I know what you're thinking, all you clever-clever people who read the Guardian and shop in Waterstone's and would no more think of watching breakfast television than you would of buying your children cigarettes. You're thinking, Oh, this guy wasn't serious. He wanted a tabloid photographer to capture his quote unquote cry for help so that he could sign a 'My Suicide Hell' exclusive for the Sun. 'SHARP TAKES THE SLEAZY WAY OUT'. And I can understand why you might be thinking that, my friends. I climb a stairwell, have a couple of nips of Scotch from a hip-flask while dangling my feet over the edge, and then when some dippy girl asks me to help find her ex-boyfriend at some party, I shrug and wander off with her. And how suicidal is that?
First of all, I'll have you know that I scored very highly on Aaron T. Beck's Suicide Intent Scale. I'll bet you didn't even know there was such a scale, did you? Well, there is, and I reckon I got something like twenty-one out of thirty points, which I was pretty pleased with, as you can imagine. Yes, suicide had been contemplated for more than three hours prior to the attempt. Yes, I was certain of death even if I received medical attention: it's fifteen storeys high, Toppers' House, and they reckon that anything over ten will do it for you pretty well every time. Yes, there was active preparation for the attempt: ladder, wire-cutters and so on. He shoots, he scores. The only questions where I might not have received maximum points are the first two, which deal with what Aaron T. Beck calls isolation and timing. 'No one near by in visual or vocal contact' gets you top marks, as does 'Intervention highly unlikely'. You might argue that as we chose the most popular suicide spot in North London on one of the most popular suicide nights of the year, intervention was almost inevitable; I would counter by saying that we were just being dim. Dim or grotesquely self-absorbed, take your pick.
And yet, of course, if it hadn't been for the teeming throng up there, I wouldn't be around today, so maybe old Beck is bang on the money. We may not have been counting on anyone to rescue us, but once we started bumping into each other, there was certainly a collective desire - a desire born more than anything out of embarrassment - to shelve the whole idea, at least for the night. Not one of us descended those stairs having come to the conclusion that life was a beautiful and precious thing; if anything, we were slightly more miserable on the way down than on the way up, because the only solution we had found for our various predicaments was not available to us, at least for the moment.
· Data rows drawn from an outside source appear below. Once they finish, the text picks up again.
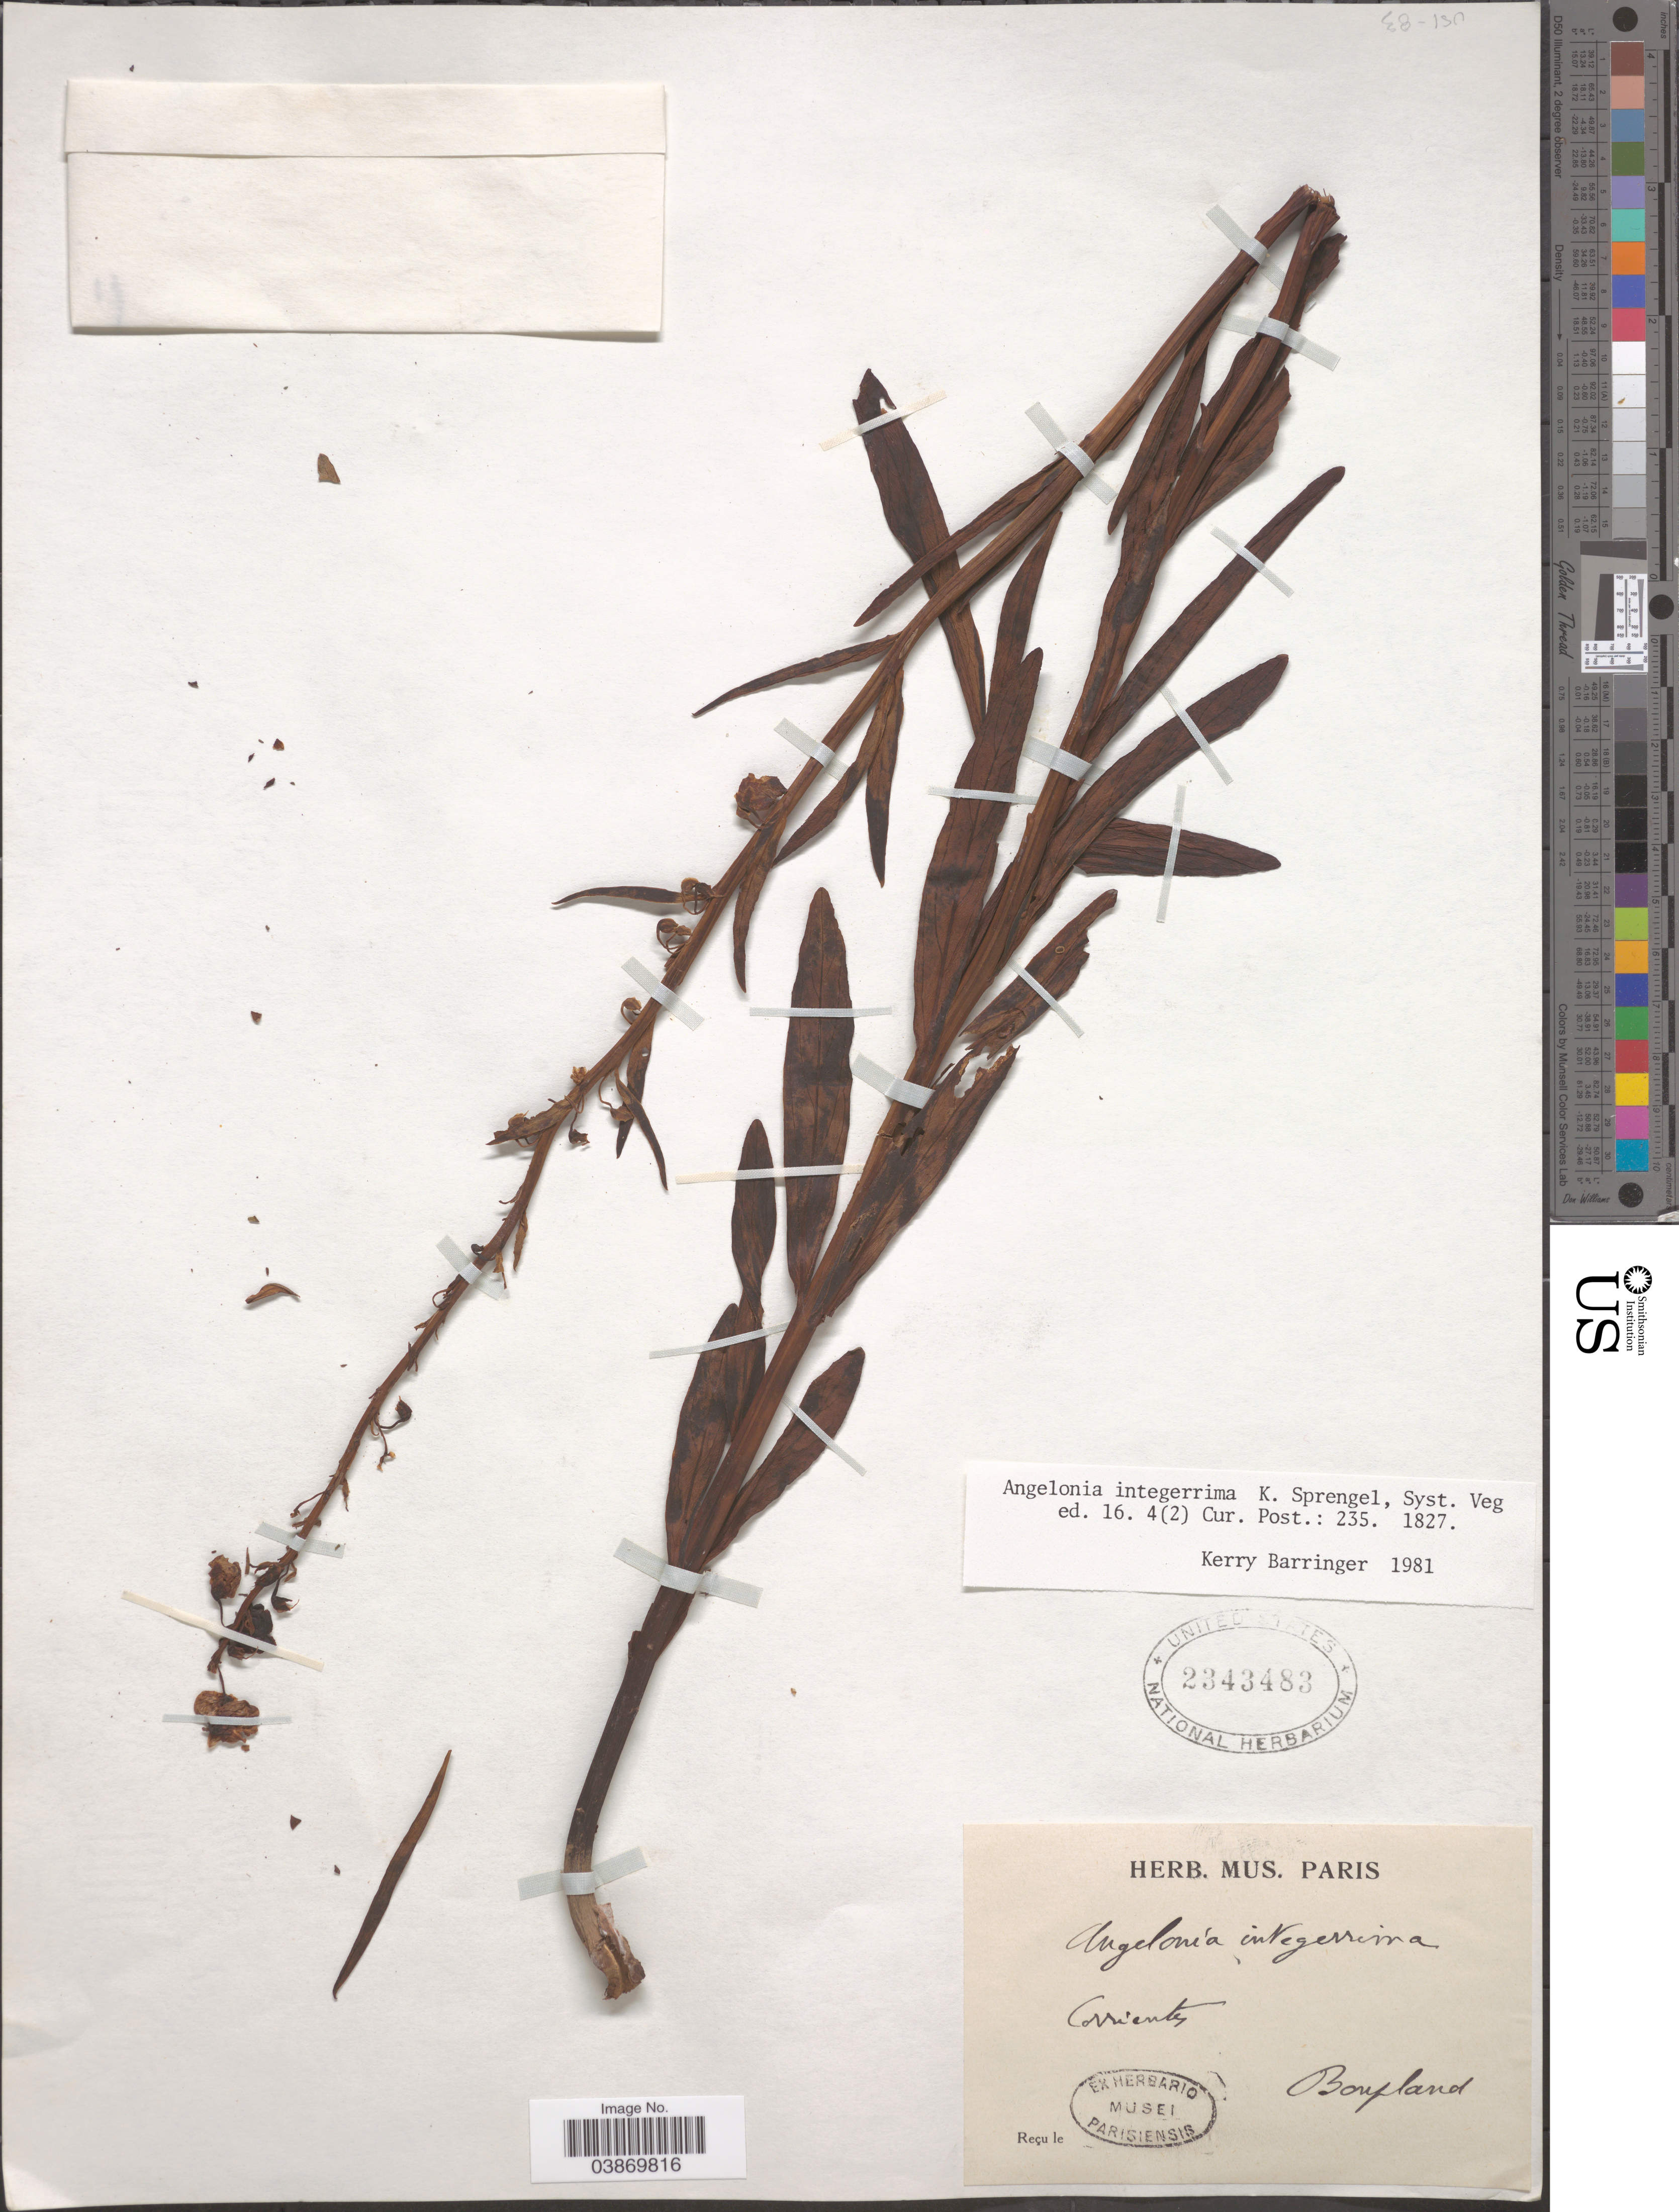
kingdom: Plantae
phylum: Tracheophyta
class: Magnoliopsida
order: Lamiales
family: Plantaginaceae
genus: Angelonia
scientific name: Angelonia integerrima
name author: Spreng.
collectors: A. J. A. Bonpland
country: Argentina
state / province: Corrientes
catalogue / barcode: US 2343483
And there had been a sort of weird nervous excitement up on the roof; for a couple of hours we had been living in a sort of independent state, where street-level laws no longer applied. Even though our problems had driven us up there, it was as if they had somehow, like Daleks, been unable to climb the stairs. And now we had to go back down and face them again. But it didn't feel like we had any choice. Even though we had nothing in common beyond that one thing, the one thing was enough to make us feel that there wasn't anything else - not money, or class, or education, or age, or cultural interests - that was worth a damn; we'd formed a nation, suddenly, in that couple of hours, and for the time being we wanted only to be with our new compatriots. I had hardly exchanged a word with Maureen, and I didn't even know her surname; but she understood more about me than my wife had done in the last five years of our marriage. Maureen knew that I was unhappy, because of where she'd met me, and that meant she knew the most important thing about me; Cindy always professed herself baffled by everything I did or said.
It would have been neat if I'd fallen in love with Maureen, wouldn't it? I can even see the newspaper headline: 'SHARP TURNED!' And then there'd be some story about how Old Sleazebag had seen the error of his ways and decided to settle down with nice homely older woman, rather than chase around after schoolgirls and C-list actresses with breast enlargements. Yeah, right. Dream on.